Nas últimas semanas, multiplicaram-se as notícias sobre as colossais perdas de muitos milionários mundiais. Abramovich perdeu 23 biliões de dólares; Buffet, um dos mais bem sucedidos especuladores financeiros de sempre, 16 biliões de dólares; e mesmo os nossos milionários – Américo Amorim, Belmiro de Azevedo ou Joe Berardo – foram fortemente delapidados pela megacrise.

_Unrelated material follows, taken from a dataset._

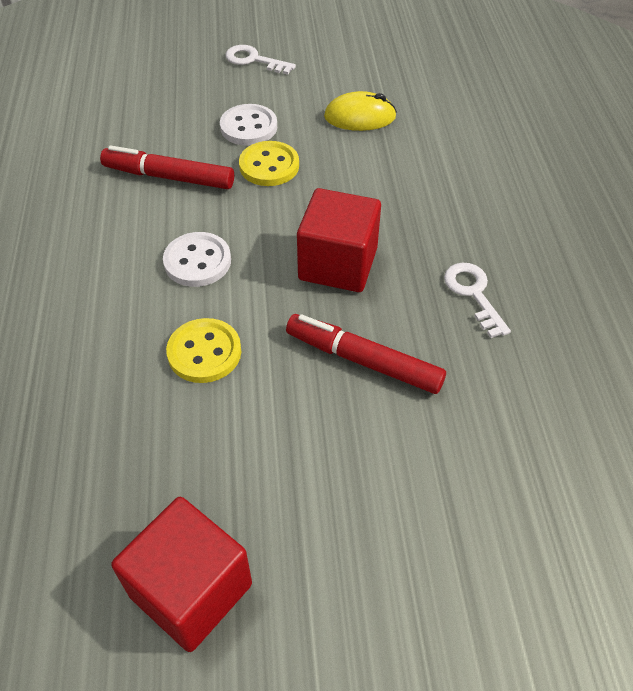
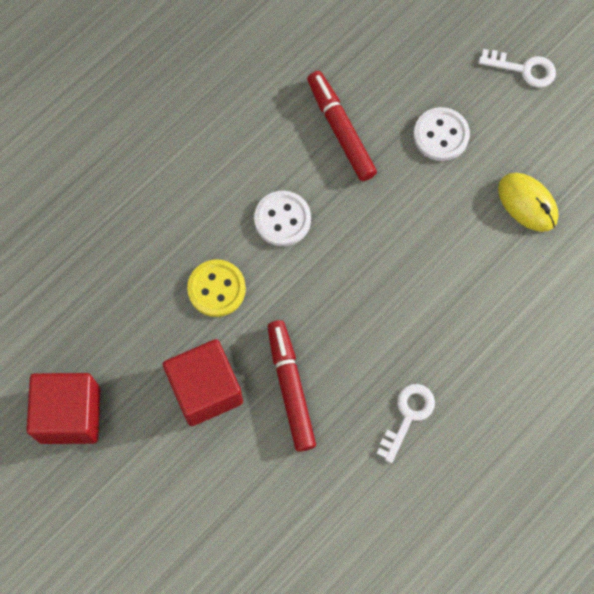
camera: 50 degrees right, 20 degrees up
(254, 60) = (523, 69): white key -> white key turned 120 degrees clockwise
(269, 166) = (412, 185): yellow button -> none
(338, 264) = (358, 309): red cube -> red cube (205, 389)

Nada disto é inesperado. A maior parte das fortunas dos últimos vinte anos foi sempre avaliada pelo preço das acções nas bolsas. Enquanto as acções valiam muito, os seus titulares eram "mega-ricos". Mal as bolsas afocinharam a pique, as fortunas mirraram. Uma fortuna é aliás como a Lua, ora cresce, ora mingua. Principalmente, se essa fortuna se baseia em activos financeiros. Nas últimas décadas, foi esse o caso. As economias reais do mundo Ocidental cresciam entre dois a seis por cento ao ano; enquanto as economias financeiras desses mesmos países explodiam! O crédito fácil, a alavancagem financeira, os hedge funds e muitos mais mecanismos criaram fortunas colossais do nada! Como por milagre, e na maior parte das vezes sem qualquer mérito ou inteligência, muitas pessoas ficaram milionárias com a orgia financeira.

Infelizmente, essa não foi uma riqueza bem distribuída. No Ocidente, uma das consequências mais graves desta efémera bonança foi o aumento grave das desigualdades. Os muito ricos ficaram ainda mais ricos, mas os menos ricos não melhoraram assim tanto, e quando o conseguiram foi também devido ao crédito fácil. Ou seja, os rendimentos do capital geraram ganhos extraordinários, mas o mesmo não se passou com os rendimentos do trabalho, que ainda por cima pagavam com a carga fiscal quase toda. O capital ganhou muito, mas o trabalho nem por isso.

No entanto, agora que a bonança acabou, o que se verifica é que perdem todos. Quando as coisas correm mal, os milionários perdem milhões, mas os trabalhadores perdem os seus empregos. Não é preciso ser muito inteligente, nem invejoso, para perceber quem fica em situação pior. Um milionário, mesmo que perca metade da sua fortuna, continua muito bem. Um trabalhador, se perder o emprego, perde um dos pilares da sua vida.

A prazo, se o desemprego explodir, como ameaça explodir, a raiva social e política vai basear-se nestas coisas. As forças do trabalho vão revoltar-se, exigindo que sejam os ricos a pagar a crise. O capital que ainda existe que se prepare. Ninguém terá pena de milionários, ainda por cima quando são poucos os impostos pagos nas suas aventuras financeiras.